Step 1: Understanding the Concept:
To determine the relationship between \( f(xy) \) and the product \( f(x) \cdot f(y) \), we evaluate both expressions using the given definition of the function \( f(x) = \sqrt{1 + x^2} \).
Step 2: Detailed Explanation:
Given \( f(x) = \sqrt{1 + x^2} \).
The product \( f(x) \cdot f(y) \) is:
\[ f(x) \cdot f(y) = \sqrt{1 + x^2} \cdot \sqrt{1 + y^2} = \sqrt{(1 + x^2)(1 + y^2)} \]
\[ f(x) \cdot f(y) = \sqrt{1 + x^2 + y^2 + x^2y^2} \]
Now, let's evaluate \( f(xy) \):
\[ f(xy) = \sqrt{1 + (xy)^2} = \sqrt{1 + x^2y^2} \]
We compare the terms under the square root.
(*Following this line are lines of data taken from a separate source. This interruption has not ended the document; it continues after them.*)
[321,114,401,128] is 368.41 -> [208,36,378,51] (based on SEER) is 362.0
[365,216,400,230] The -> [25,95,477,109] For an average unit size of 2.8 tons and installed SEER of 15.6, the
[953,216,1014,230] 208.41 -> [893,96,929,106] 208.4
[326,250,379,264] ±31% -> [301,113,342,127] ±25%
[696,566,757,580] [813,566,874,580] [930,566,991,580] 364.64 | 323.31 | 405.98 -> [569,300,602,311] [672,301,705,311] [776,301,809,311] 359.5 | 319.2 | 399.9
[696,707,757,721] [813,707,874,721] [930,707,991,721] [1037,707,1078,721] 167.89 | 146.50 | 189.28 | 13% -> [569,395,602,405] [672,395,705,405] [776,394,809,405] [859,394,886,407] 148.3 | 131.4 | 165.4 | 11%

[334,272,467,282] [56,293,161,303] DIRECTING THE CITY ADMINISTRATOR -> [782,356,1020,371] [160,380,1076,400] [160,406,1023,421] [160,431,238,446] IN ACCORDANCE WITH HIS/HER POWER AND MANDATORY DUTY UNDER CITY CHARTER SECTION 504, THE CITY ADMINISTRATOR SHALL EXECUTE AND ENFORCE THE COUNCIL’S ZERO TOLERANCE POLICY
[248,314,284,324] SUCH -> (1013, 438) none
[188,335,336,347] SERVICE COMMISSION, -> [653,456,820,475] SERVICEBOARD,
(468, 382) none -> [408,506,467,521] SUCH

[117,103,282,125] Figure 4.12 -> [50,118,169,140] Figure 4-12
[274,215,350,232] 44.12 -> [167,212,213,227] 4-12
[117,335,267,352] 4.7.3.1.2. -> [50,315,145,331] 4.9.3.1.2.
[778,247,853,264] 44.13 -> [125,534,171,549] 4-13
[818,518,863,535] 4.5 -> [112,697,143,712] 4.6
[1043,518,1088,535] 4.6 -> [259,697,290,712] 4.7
Since \( x^2 \) and \( y^2 \) are always non-negative (\( x^2 \geq 0, y^2 \geq 0 \)), we have:
\[ 1 + x^2y^2 \leq 1 + x^2 + y^2 + x^2y^2 \]
Taking the square root on both sides:
\[ \sqrt{1 + x^2y^2} \leq \sqrt{1 + x^2 + y^2 + x^2y^2} \]
\[ f(xy) \leq f(x) \cdot f(y) \]
Step 3: Final Answer:
The correct relationship is \( f(xy) \leq f(x) \cdot f(y) \).